38- Andolsun biz, gökleri, yeri ve ikisi arasında bulunanları altı günde yarattık. Bize hiçbir yorgunluk çökmedi.
{Bu âyetle, yahudilerin "Allah, cumartesi günü istirahate çekildi. Arşın üstüne bağdaş kurup oturdu" şeklindeki sözleri reddedilmiştir. Bazı tefsircilere göre "altı gün"den maksat, altı dönemdir.}
39- (Resûlüm!) Onların dediklerine sabret. Güneşin doğuşundan önce de, batışından önce de Rabbini hamd ile tesbih et.
{Âyetle, sabah, öğle ve ikindi namazlarının kılınması kasdedilmiştir.}
40- Gecenin bir bölümünde ve secdelerin ardından da O'nu tesbih et.
{Bu âyetle de, akşam, yatsı ve teheccüd namazlarıyla, farz namazların ardından kılınan sünnet ve nafile namazlar veya vitir namazı kasdedilmiştir.}
41- Seslenenin yakın bir yerden sesleneceği güne kulak ver.

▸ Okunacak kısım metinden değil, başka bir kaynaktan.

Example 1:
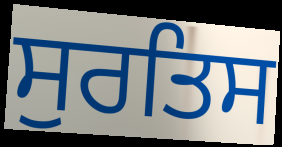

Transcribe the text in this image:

ਸੁਰਤਿਸ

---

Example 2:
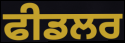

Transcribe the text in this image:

ਫੀਡਲਰ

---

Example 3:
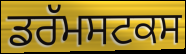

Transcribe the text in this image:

ਡਰੱਮਸਟਕਸ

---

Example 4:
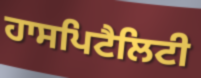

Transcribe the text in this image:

ਹਾਸਪਿਟੈਲਿਟੀ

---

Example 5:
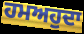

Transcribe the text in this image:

ਹਮਅਹੁਦਾ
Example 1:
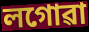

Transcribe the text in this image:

লগোৱা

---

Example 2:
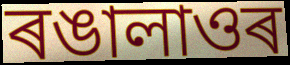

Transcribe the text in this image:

ৰঙালাওৰ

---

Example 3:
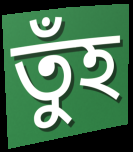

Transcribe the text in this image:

তুঁহ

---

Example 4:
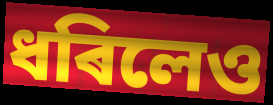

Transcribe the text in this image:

ধৰিলেও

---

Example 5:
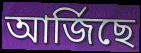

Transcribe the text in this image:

আৰ্জিছে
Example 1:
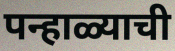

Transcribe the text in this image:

पन्हाळ्याची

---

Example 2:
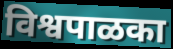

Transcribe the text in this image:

विश्वपाळका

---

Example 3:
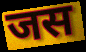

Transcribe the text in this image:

जस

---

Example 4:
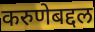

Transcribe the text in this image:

करुणेबद्दल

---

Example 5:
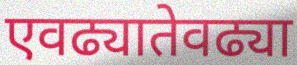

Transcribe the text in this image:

एवढ्यातेवढ्या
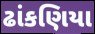
ઢાંકણિયા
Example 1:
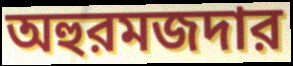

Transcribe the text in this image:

অহুরমজদার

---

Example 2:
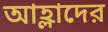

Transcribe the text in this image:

আহ্লাদের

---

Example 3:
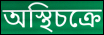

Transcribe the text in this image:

অস্থিচক্রে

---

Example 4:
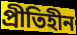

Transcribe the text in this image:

প্রীতিহীন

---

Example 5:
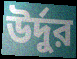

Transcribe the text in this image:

উর্দুর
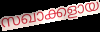
സഖാക്കളായ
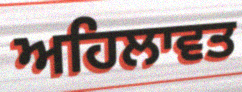
ਅਹਿਲਾਵਤ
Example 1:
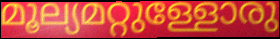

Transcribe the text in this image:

മൂല്യമറ്റുള്ളോരു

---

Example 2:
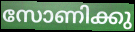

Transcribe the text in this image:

സോണിക്കു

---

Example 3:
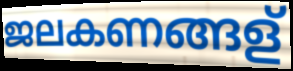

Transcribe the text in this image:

ജലകണങ്ങള്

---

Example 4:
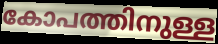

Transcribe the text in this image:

കോപത്തിനുള്ള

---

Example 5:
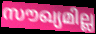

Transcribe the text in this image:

സൗഖ്യമില്ല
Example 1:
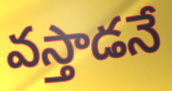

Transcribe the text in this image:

వస్తాడనే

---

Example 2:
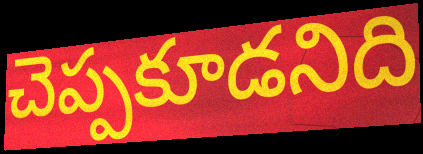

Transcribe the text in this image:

చెప్పకూడనిది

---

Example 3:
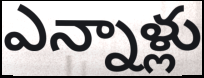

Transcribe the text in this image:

ఎన్నాళ్లు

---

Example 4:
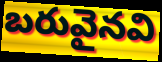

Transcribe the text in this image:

బరువైనవి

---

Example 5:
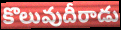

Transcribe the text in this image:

కొలువుదీరాడు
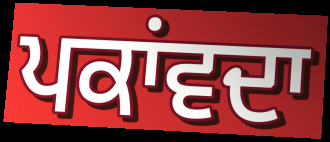
ਪਕਾਂਵਦਾ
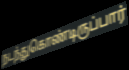
நடந்துகொண்டிருப்பார்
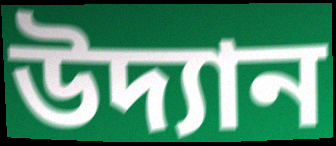
উদ্যান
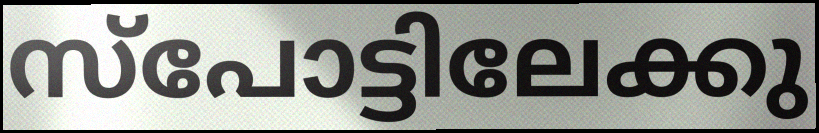
സ്പോട്ടിലേക്കു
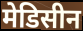
मेडिसीन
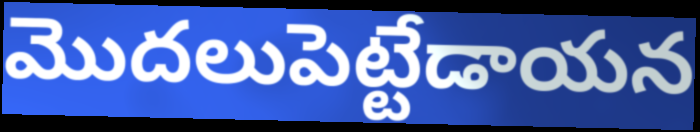
మొదలుపెట్టేడాయన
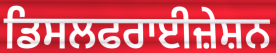
ਡਿਸਲਫਰਾਈਜ਼ੇਸ਼ਨ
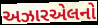
અઝારએલનો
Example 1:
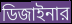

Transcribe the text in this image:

ডিজাইনার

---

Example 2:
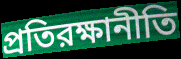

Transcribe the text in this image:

প্রতিরক্ষানীতি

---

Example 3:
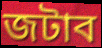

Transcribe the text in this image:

জটাব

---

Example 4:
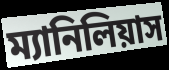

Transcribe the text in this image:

ম্যানিলিয়াস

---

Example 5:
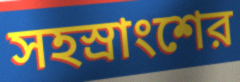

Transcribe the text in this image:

সহস্রাংশের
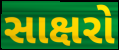
સાક્ષરો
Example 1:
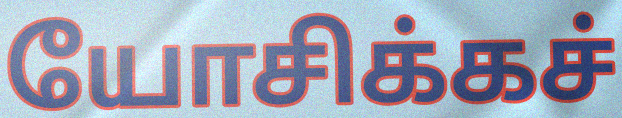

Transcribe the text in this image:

யோசிக்கச்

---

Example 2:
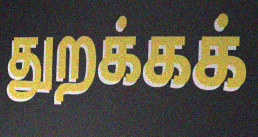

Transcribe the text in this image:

துறக்கக்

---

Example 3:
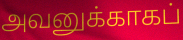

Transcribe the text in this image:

அவனுக்காகப்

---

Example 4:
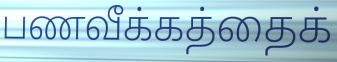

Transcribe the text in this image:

பணவீக்கத்தைக்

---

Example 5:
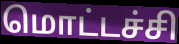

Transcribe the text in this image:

மொட்டச்சி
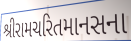
શ્રીરામચરિતમાનસના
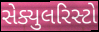
સેક્યુલરિસ્ટો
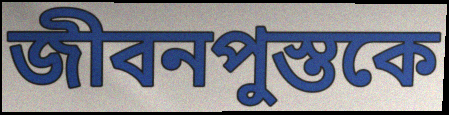
জীবনপুস্তকে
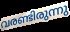
വരണ്ടിരുന്നു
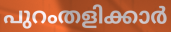
പുറംതളിക്കാർ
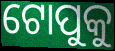
ଟୋପୁକୁ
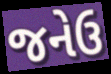
જનેઉ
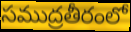
సముద్రతీరంలో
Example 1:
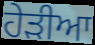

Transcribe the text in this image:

{Semadan, Sûr'a üfürecek olan İsrafil (a.s.)'ın çağırışına işaret olunmaktadır.}
42- O gün insanlar bu sesi gerçekten işiteceklerdir. İşte bu, çıkış günüdür.

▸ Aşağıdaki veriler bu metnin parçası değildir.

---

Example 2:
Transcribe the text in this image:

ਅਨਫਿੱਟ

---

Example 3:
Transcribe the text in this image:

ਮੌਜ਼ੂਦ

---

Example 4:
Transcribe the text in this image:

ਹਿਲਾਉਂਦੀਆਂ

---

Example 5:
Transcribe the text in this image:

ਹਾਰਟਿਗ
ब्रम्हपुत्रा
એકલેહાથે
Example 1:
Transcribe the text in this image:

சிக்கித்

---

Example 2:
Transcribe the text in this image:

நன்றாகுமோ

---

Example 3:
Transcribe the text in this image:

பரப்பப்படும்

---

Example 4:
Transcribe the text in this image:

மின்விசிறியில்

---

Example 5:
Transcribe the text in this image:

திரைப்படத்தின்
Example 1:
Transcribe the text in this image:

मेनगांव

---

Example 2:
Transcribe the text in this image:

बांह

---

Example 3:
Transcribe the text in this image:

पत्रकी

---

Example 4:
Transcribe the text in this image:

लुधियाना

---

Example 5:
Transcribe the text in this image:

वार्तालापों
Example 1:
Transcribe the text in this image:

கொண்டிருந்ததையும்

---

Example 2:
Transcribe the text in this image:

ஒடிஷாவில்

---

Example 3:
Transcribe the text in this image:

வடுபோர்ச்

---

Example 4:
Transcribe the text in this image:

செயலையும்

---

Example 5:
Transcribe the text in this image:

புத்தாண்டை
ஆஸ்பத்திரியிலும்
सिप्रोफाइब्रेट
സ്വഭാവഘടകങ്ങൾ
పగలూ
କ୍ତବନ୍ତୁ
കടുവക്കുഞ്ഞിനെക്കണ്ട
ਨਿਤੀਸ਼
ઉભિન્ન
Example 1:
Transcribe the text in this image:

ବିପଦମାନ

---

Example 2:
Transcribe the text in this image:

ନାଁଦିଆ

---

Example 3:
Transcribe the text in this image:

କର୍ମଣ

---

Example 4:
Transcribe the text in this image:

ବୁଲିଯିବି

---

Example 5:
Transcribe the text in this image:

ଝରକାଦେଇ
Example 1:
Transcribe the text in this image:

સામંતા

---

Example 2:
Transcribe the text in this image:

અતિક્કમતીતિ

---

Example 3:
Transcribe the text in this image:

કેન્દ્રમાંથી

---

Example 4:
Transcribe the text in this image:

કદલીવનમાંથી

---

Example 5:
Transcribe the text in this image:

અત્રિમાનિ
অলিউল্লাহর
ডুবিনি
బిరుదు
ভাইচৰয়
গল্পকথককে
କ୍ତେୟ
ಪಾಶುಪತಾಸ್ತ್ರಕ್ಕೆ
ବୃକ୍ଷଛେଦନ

{Buna göre insanlar, İsrafil'in ikinci Sûr'a üfürüşünü işitecekler; işte bu ses ve işitme ile kabirlerinden dirilip çıkacaklardır.}
43- Şüphesiz biz diriltir ve öldürürüz. Dönüş de ancak bizedir.
44- O gün yer yarılır, onların üzerinden süratle yarılıp açılır. Bu, bize göre kolay olan bir haşirdir.
45- Biz onların dediklerini çok iyi biliriz. Sen onların üzerinde bir zorlayıcı değilsin. Tehdidimden korkanlara Kur'an'la öğüt ver.